## YOUR GOAL
Using the data that follows, give again word for word the lines between the one holding "Wertpapiere & Börse" and the one holding "しかしながら、平成１８年５月の会社法の施行以降は、取", inclusive. Omit the pictures.

## DATA SHOWN
•••••

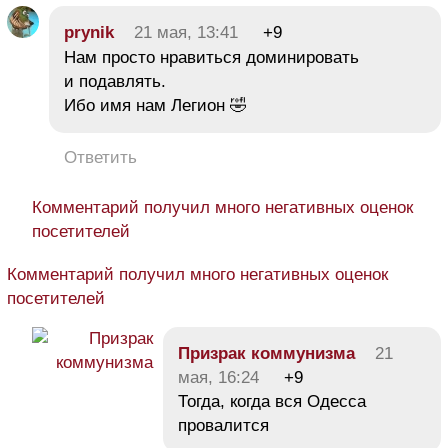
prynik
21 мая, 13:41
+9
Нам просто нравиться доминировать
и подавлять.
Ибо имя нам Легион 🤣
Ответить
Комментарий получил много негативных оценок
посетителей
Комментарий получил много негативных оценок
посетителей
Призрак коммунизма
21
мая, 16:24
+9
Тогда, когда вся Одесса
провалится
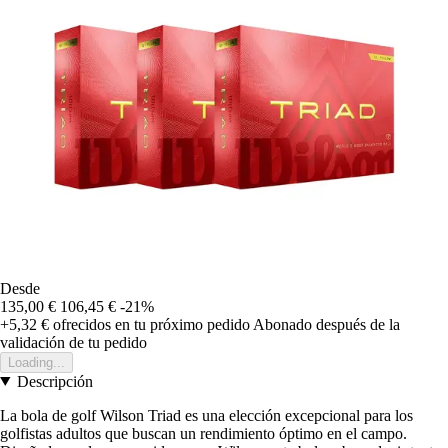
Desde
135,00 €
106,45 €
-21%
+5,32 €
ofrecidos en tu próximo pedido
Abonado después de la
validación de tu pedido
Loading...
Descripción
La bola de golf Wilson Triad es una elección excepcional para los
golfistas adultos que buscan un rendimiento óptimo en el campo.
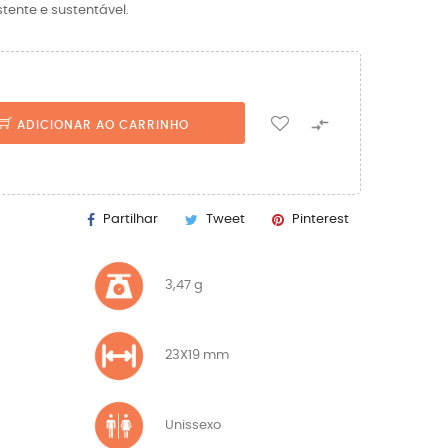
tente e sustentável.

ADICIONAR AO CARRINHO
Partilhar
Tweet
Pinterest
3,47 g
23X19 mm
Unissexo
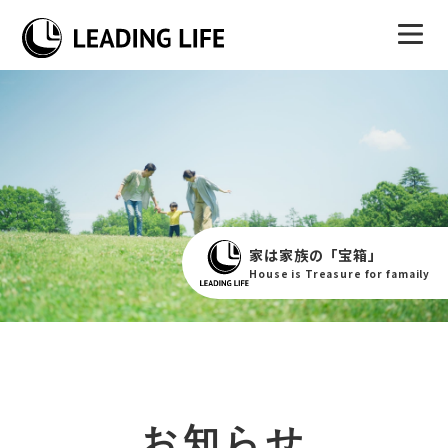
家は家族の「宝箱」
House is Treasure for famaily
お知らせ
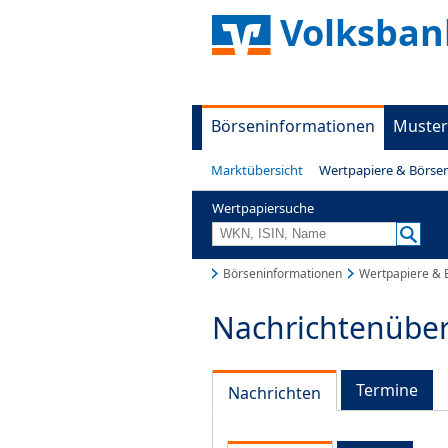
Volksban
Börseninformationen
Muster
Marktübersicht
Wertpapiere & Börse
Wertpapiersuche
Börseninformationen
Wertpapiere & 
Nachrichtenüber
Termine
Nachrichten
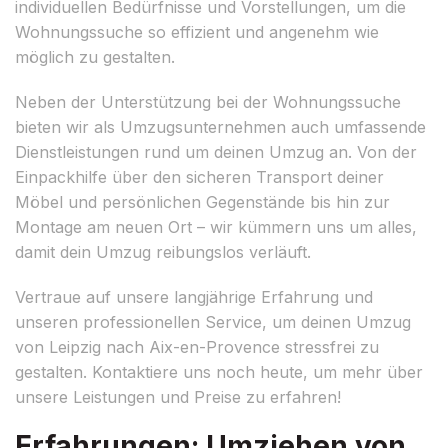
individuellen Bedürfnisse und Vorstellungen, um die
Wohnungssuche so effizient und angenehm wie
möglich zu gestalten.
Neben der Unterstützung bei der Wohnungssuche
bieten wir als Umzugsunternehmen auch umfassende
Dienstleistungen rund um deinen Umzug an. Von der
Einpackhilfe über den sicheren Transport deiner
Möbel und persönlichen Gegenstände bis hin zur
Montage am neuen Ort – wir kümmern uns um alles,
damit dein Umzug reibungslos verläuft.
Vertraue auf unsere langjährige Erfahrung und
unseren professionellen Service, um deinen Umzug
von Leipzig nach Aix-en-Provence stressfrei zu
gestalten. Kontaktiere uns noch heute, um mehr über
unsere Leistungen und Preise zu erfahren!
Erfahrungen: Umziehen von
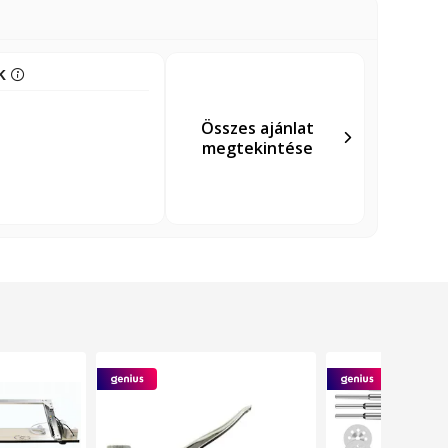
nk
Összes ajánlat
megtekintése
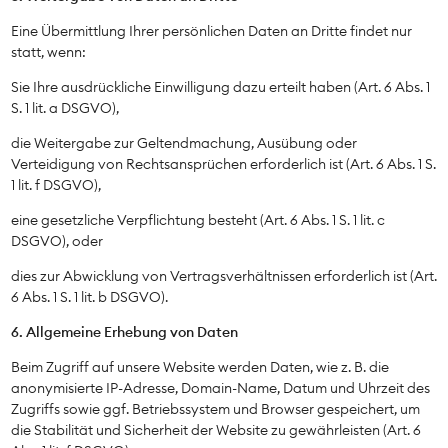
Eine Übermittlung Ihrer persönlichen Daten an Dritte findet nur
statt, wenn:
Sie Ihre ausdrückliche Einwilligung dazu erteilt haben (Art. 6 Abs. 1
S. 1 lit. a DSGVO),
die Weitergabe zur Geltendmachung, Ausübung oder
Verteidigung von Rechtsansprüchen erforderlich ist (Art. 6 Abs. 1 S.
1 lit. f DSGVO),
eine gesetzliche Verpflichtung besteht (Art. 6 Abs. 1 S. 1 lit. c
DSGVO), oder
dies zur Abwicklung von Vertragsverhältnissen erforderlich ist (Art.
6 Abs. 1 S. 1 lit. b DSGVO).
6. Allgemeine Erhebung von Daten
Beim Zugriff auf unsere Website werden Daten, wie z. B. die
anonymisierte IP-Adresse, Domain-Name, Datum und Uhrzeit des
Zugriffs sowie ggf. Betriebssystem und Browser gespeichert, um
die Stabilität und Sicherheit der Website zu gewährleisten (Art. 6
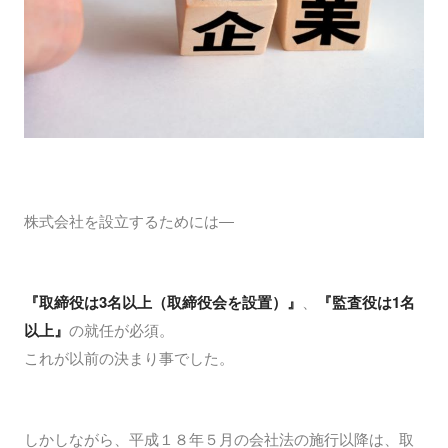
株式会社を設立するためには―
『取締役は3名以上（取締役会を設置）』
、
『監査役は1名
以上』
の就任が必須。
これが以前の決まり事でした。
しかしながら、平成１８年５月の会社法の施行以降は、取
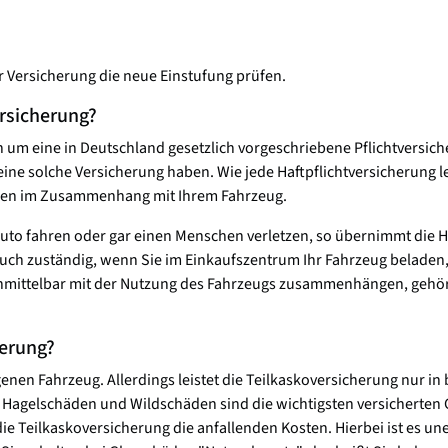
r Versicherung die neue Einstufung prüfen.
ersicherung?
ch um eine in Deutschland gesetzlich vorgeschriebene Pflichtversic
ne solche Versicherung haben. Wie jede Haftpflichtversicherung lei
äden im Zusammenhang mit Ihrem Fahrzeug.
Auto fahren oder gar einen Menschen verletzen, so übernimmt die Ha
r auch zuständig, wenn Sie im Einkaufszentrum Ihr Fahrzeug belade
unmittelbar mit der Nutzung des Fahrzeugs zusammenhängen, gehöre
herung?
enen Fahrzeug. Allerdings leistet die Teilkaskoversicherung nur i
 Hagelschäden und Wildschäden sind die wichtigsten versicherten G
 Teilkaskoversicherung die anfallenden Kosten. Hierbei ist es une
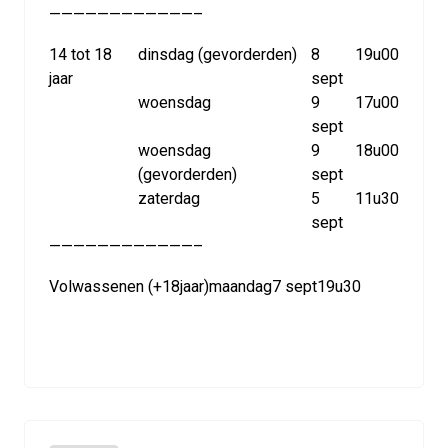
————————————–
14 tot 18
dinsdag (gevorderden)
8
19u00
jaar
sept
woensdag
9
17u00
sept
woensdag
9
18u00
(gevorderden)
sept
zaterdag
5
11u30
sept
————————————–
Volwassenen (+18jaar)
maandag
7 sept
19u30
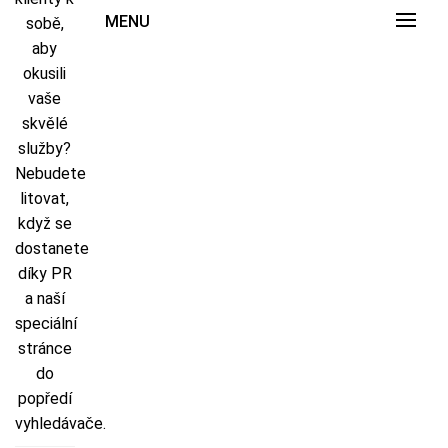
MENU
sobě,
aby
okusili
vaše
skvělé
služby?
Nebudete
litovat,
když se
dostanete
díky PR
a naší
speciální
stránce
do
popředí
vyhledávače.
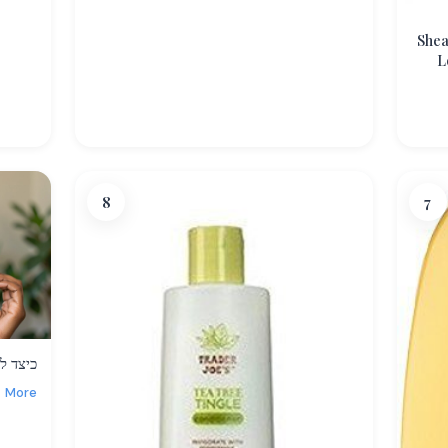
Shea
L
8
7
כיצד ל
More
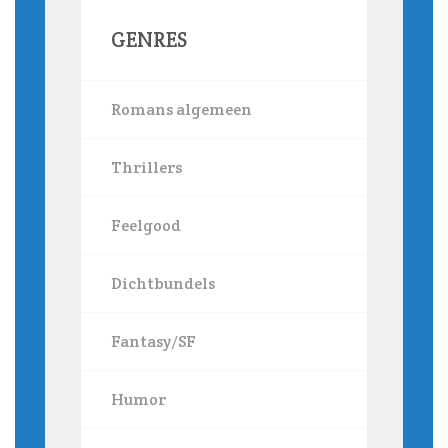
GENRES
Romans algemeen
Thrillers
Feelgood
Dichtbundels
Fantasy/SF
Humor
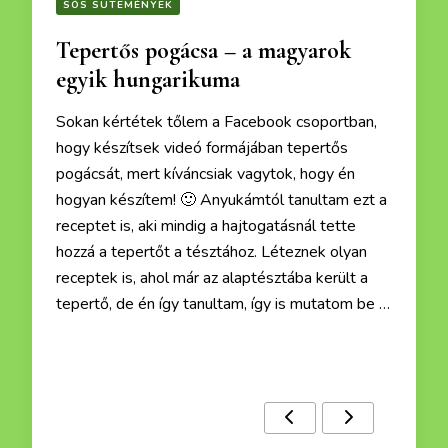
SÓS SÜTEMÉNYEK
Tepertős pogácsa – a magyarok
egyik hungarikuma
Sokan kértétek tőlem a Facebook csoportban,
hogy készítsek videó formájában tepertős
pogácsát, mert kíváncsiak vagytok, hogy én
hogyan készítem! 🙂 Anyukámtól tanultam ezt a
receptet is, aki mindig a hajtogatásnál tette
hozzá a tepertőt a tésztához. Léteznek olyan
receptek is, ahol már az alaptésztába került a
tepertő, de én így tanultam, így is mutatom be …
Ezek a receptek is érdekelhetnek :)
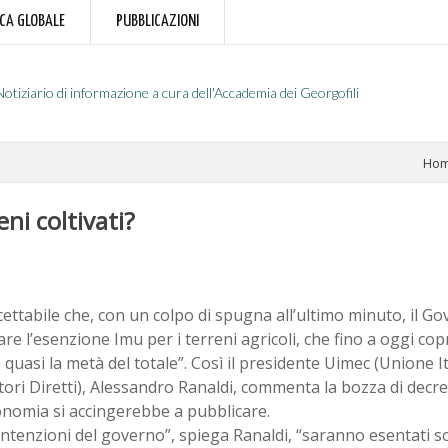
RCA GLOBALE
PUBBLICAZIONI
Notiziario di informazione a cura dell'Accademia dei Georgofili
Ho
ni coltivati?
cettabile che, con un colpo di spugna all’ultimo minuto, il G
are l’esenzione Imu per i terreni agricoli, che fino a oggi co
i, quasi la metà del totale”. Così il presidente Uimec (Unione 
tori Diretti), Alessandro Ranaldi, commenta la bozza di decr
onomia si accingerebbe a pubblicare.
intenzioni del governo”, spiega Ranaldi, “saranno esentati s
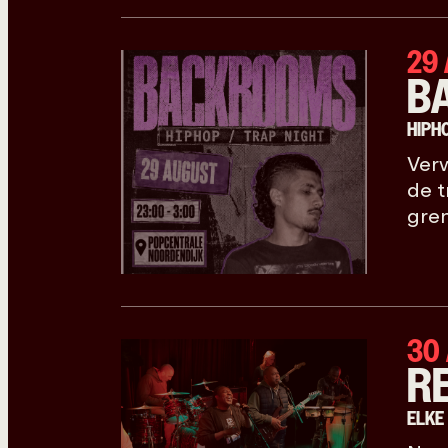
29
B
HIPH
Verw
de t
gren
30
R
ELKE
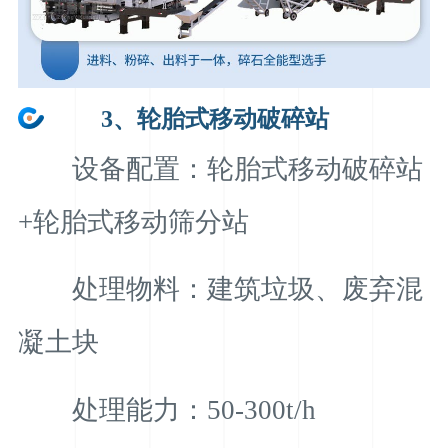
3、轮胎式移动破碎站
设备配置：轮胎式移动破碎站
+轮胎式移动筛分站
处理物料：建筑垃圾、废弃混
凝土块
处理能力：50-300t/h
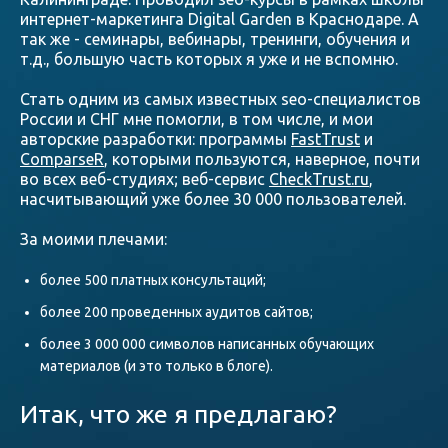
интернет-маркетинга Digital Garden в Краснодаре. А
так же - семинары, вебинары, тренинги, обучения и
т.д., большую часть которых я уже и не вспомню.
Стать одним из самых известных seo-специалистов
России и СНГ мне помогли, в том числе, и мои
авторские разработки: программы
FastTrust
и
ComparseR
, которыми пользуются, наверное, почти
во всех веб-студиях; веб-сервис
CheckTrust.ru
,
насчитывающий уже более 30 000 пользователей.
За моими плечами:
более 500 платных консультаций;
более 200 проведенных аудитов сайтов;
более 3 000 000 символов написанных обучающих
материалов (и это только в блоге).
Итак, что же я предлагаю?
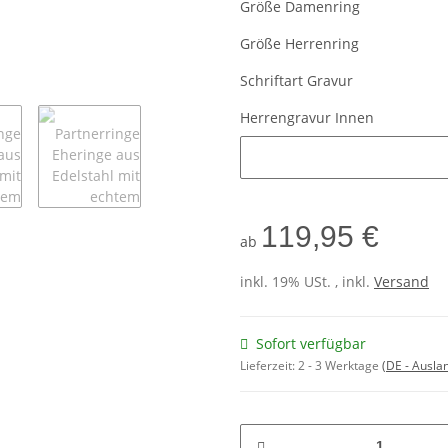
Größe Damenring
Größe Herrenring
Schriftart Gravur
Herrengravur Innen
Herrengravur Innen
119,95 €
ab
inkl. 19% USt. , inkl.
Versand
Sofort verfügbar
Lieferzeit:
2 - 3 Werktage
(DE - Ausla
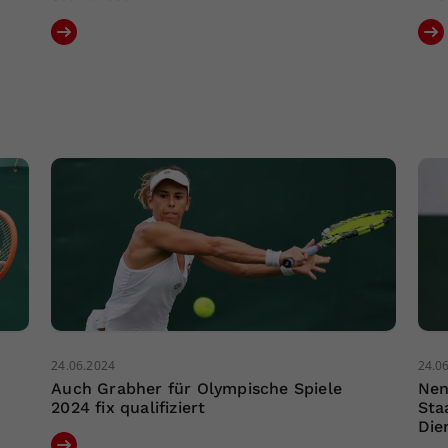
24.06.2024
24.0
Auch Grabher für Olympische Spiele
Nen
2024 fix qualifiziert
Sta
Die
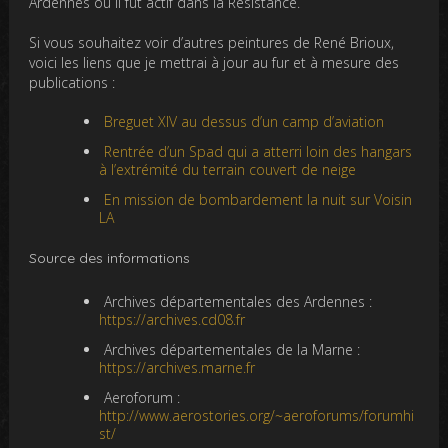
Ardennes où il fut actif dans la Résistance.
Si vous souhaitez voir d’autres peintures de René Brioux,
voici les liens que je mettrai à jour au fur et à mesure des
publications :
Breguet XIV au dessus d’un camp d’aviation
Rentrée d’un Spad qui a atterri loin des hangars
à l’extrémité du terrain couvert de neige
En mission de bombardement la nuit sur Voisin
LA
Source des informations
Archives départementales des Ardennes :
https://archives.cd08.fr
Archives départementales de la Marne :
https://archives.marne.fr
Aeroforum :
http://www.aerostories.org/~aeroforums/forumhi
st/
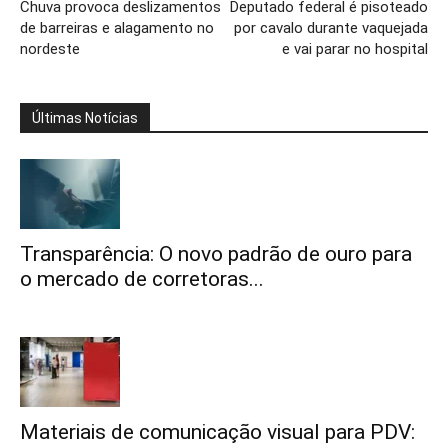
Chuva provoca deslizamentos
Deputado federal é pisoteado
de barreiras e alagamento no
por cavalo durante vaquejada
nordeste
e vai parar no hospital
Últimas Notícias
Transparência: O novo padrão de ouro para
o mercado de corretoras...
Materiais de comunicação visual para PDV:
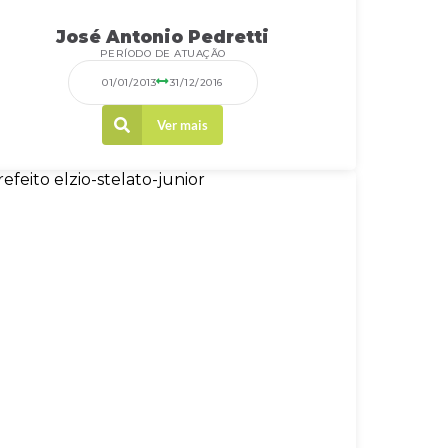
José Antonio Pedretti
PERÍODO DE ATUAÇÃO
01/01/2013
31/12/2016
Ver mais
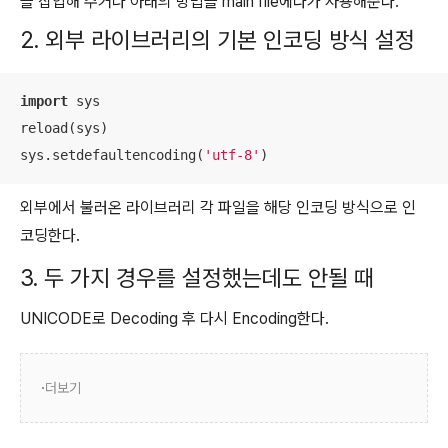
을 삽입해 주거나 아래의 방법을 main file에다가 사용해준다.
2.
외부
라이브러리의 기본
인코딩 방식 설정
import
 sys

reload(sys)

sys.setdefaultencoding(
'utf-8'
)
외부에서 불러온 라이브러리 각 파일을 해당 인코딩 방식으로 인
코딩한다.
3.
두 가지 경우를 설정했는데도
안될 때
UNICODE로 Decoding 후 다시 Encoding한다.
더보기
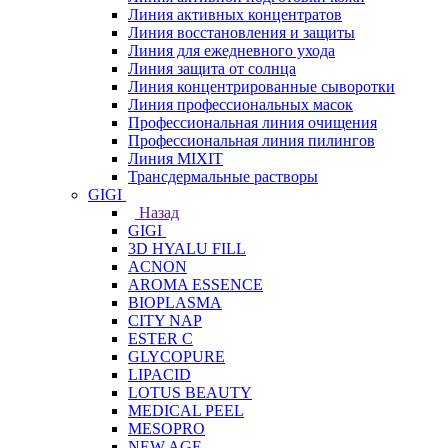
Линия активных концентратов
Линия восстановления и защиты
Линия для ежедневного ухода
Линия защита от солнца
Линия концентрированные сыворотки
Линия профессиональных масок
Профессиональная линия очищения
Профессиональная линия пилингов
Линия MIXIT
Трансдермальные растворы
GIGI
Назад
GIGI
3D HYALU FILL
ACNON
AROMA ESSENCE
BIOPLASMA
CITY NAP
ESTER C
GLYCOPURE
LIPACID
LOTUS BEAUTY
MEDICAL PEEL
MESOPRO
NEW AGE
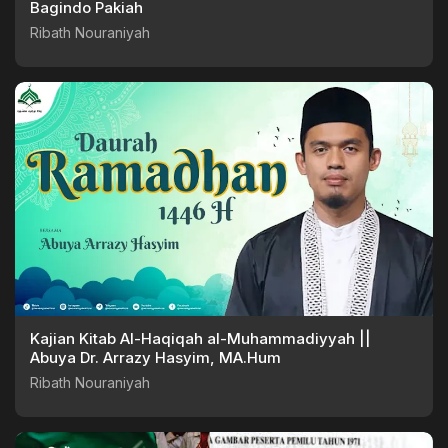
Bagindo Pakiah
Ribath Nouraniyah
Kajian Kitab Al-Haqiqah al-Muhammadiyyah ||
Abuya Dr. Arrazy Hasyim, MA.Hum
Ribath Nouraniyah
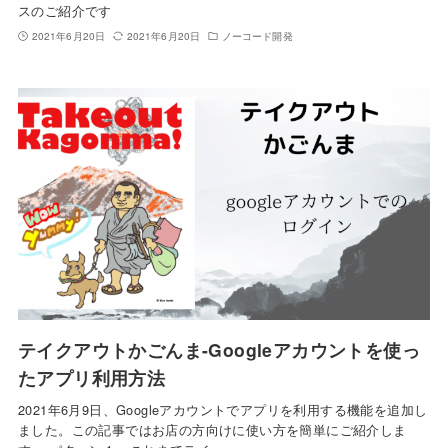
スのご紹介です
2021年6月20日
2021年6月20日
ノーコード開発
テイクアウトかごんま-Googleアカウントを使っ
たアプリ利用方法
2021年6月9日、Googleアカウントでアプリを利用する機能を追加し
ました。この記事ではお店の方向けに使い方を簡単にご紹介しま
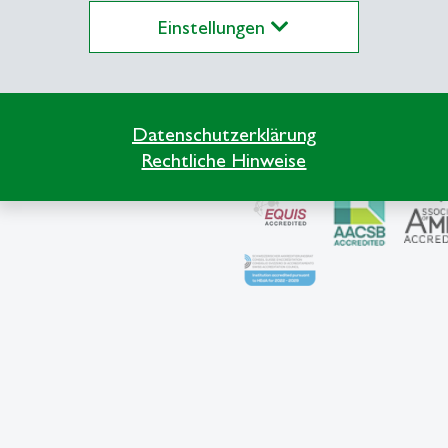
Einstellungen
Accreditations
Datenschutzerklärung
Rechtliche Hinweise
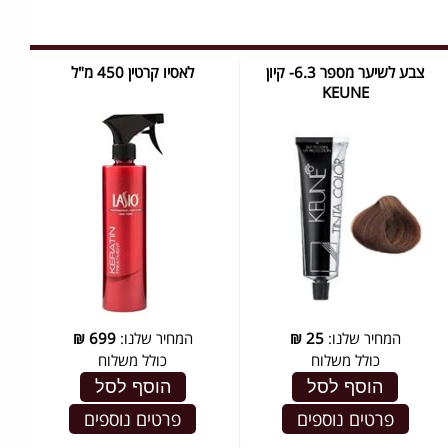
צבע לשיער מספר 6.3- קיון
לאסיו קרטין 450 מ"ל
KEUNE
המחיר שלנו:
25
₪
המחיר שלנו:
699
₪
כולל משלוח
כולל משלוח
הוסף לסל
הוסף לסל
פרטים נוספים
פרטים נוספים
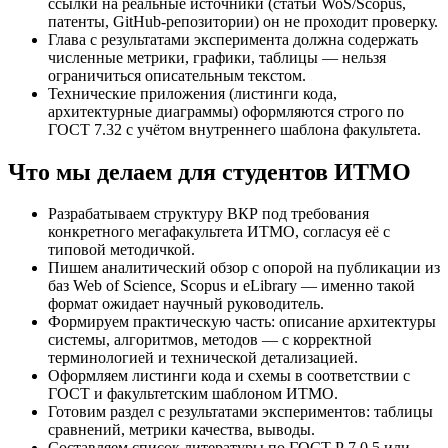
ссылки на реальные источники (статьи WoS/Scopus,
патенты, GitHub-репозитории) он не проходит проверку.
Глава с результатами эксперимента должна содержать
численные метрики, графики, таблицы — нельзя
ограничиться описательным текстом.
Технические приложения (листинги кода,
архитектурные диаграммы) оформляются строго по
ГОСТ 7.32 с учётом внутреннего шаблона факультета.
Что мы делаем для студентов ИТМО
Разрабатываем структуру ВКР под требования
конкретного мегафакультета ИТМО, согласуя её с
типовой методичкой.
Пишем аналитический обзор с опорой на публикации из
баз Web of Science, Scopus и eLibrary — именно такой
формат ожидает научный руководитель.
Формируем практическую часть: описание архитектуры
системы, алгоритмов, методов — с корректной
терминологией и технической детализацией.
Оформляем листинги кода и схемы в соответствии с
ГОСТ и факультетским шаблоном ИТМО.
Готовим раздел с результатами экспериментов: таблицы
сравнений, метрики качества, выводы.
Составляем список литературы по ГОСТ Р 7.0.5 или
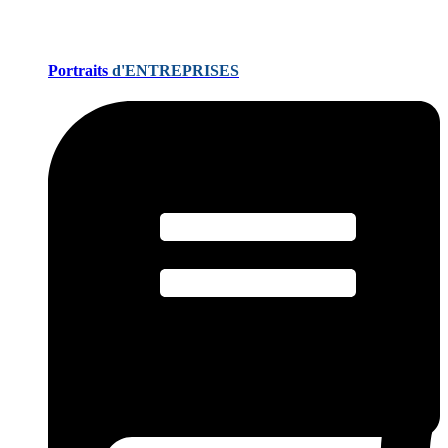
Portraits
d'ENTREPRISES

•••••

## EXERCISE ANSWER
Wertpapiere & Börse
Wertpapiersuche
Börseninformationen
Wertpapiere & 
Nachrichtenüber
Termine
Nachrichten
individuellen Bedürfnisse und Vorstellungen, um die
Wohnungssuche so effizient und angenehm wie
möglich zu gestalten.
Neben der Unterstützung bei der Wohnungssuche
bieten wir als Umzugsunternehmen auch umfassende
Dienstleistungen rund um deinen Umzug an. Von der
Einpackhilfe über den sicheren Transport deiner
Möbel und persönlichen Gegenstände bis hin zur
Montage am neuen Ort – wir kümmern uns um alles,
damit dein Umzug reibungslos verläuft.
Vertraue auf unsere langjährige Erfahrung und
unseren professionellen Service, um deinen Umzug
von Leipzig nach Aix-en-Provence stressfrei zu
gestalten. Kontaktiere uns noch heute, um mehr über
unsere Leistungen und Preise zu erfahren!
Erfahrungen: Umziehen von
nk
Összes ajánlat
megtekintése
Eine Übermittlung Ihrer persönlichen Daten an Dritte findet nur
statt, wenn:
Sie Ihre ausdrückliche Einwilligung dazu erteilt haben (Art. 6 Abs. 1
S. 1 lit. a DSGVO),
die Weitergabe zur Geltendmachung, Ausübung oder
Verteidigung von Rechtsansprüchen erforderlich ist (Art. 6 Abs. 1 S.
1 lit. f DSGVO),
eine gesetzliche Verpflichtung besteht (Art. 6 Abs. 1 S. 1 lit. c
DSGVO), oder
dies zur Abwicklung von Vertragsverhältnissen erforderlich ist (Art.
6 Abs. 1 S. 1 lit. b DSGVO).
6. Allgemeine Erhebung von Daten
Beim Zugriff auf unsere Website werden Daten, wie z. B. die
anonymisierte IP-Adresse, Domain-Name, Datum und Uhrzeit des
Zugriffs sowie ggf. Betriebssystem und Browser gespeichert, um
die Stabilität und Sicherheit der Website zu gewährleisten (Art. 6
株式会社を設立するためには―
『取締役は3名以上（取締役会を設置）』
、
『監査役は1名
以上』
の就任が必須。
これが以前の決まり事でした。
しかしながら、平成１８年５月の会社法の施行以降は、取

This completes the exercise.